3. Reboot, update, and reboot again
The first reboot ensures all old Lustre kernel modules are completely unloaded before installing server components.
# Reboot to completely clear kernel modules
reboot
# Update system packages
dnf update
reboot
4. Install ZFS and DKMS Backend
ZFS provides the backend storage system that Lustre uses. This process automatically installs DKMS.
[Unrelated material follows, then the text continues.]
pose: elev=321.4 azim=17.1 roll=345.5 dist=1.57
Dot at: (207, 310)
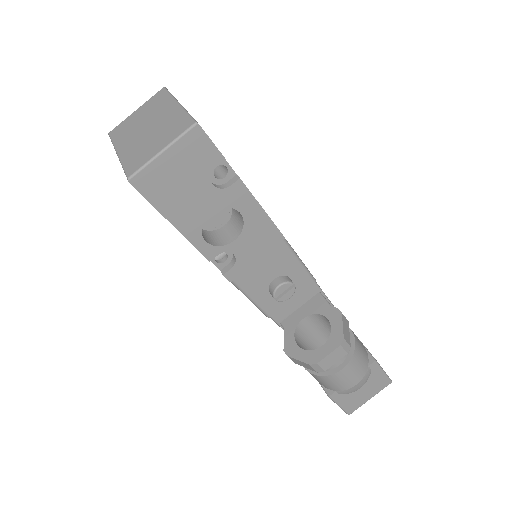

# Add required repositories
dnf install -y https://dl.fedoraproject.org/pub/epel/epel-release-latest-8.noarch.rpm
dnf install -y https://zfsonlinux.org/epel/zfs-release-2-3$(rpm --eval "%{dist}").noarch.rpm
# Install ZFS with kernel development headers
dnf install -y kernel-devel
dnf install -y zfs
5. Verify DKMS and ZFS Installation
# Check DKMS module compilation
dkms status
...
zfs/2.2.8, 4.18.0-553.63.1.el8_10.x86_64, x86_64: installed
...
# Load ZFS kernel module
modprobe -v zfs
insmod /lib/modules/4.18.0-553.63.1.el8_10.x86_64/extra/spl.ko.xz
insmod /lib/modules/4.18.0-553.63.1.el8_10.x86_64/extra/zfs.ko.xz
# Verify ZFS functionality
zpool version
zfs-2.2.8-1
zfs-kmod-2.2.8-1
6. Configure Lustre Repository
Current working versions:
Lustre | RHEL | Kernel |
---|---|---|
lustre-2.15.4 | 8.10 | 4.18.0-553.54.1.el8_10 |
lustre-2.15.7 | 8.10 | 4.18.0-553.63.1.el8_10 |
Example for v2.15.7:
cat > /etc/yum.repos.d/lustre.repo << EOF
[lustre-server]
name=lustre-server
baseurl=https://downloads.whamcloud.com/public/lustre/lustre-2.15.7/el8.10/server/
exclude=*debuginfo*
enabled=0
gpgcheck=0
EOF
7. Enable Development Tools
# Enable CodeReady repository for build dependencies
dnf config-manager --set-enabled codeready-builder-for-rhel-8-rhui-rpms
8. Install Lustre Server Components
This installs:
- lustre-dkms: Dynamic kernel module support
- lustre-osd-zfs-mount: ZFS object storage device support
- lustre: Core Lustre server utilities
# Install Lustre server with ZFS backend support
dnf --enablerepo=lustre-server install lustre-dkms lustre-osd-zfs-mount lustre
9. Verify Lustre Installation
# Load Lustre kernel module
modprobe -v lustre
insmod /lib/modules/4.18.0-553.63.1.el8_10.x86_64/extra/obdclass.ko.xz
insmod /lib/modules/4.18.0-553.63.1.el8_10.x86_64/extra/ptlrpc.ko.xz
insmod /lib/modules/4.18.0-553.63.1.el8_10.x86_64/extra/fld.ko.xz
insmod /lib/modules/4.18.0-553.63.1.el8_10.x86_64/extra/fid.ko.xz
insmod /lib/modules/4.18.0-553.63.1.el8_10.x86_64/extra/osc.ko.xz
insmod /lib/modules/4.18.0-553.63.1.el8_10.x86_64/extra/lov.ko.xz
insmod /lib/modules/4.18.0-553.63.1.el8_10.x86_64/extra/mdc.ko.xz
insmod /lib/modules/4.18.0-553.63.1.el8_10.x86_64/extra/lmv.ko.xz
insmod /lib/modules/4.18.0-553.63.1.el8_10.x86_64/extra/lustre.ko.xz
Check both ZFS and Lustre with lsmod
:
lsmod | egrep -i "zfs|lustre"
lustre 1052672 0
lmv 208896 1 lustre
mdc 286720 1 lustre
lov 348160 2 mdc,lustre
ptlrpc 2498560 7 fld,osc,fid,lov,mdc,lmv,lustre
obdclass 3645440 8 fld,osc,fid,ptlrpc,lov,mdc,lmv,lustre
zfs 5607424 0
spl 122880 1 zfs
lnet 778240 6 osc,obdclass,ptlrpc,ksocklnd,lmv,lustre
libcfs 196608 11 fld,lnet,osc,fid,obdclass,ptlrpc,ksocklnd,lov,mdc,lmv,lustre
Within the lctl
interface, you can verify networking:
lctl > ping 172.31.26.176
12345-0@lo
12345-172.31.26.176@tcp
lctl > list_nids
172.31.26.176@tcp
10. Optionally install additional packages
dnf install pdsh pdsh-rcmd-ssh nvme-cli screen pcp-system-tools htop strace perf psmisc tree git wget nethogs stress iperf3 nmon
11. Clean up and create a new image
Run the AMI clean up script:
sudo /usr/local/sbin/ami_cleanup.sh
Go to the console, select the instance, and choose “Create Image”.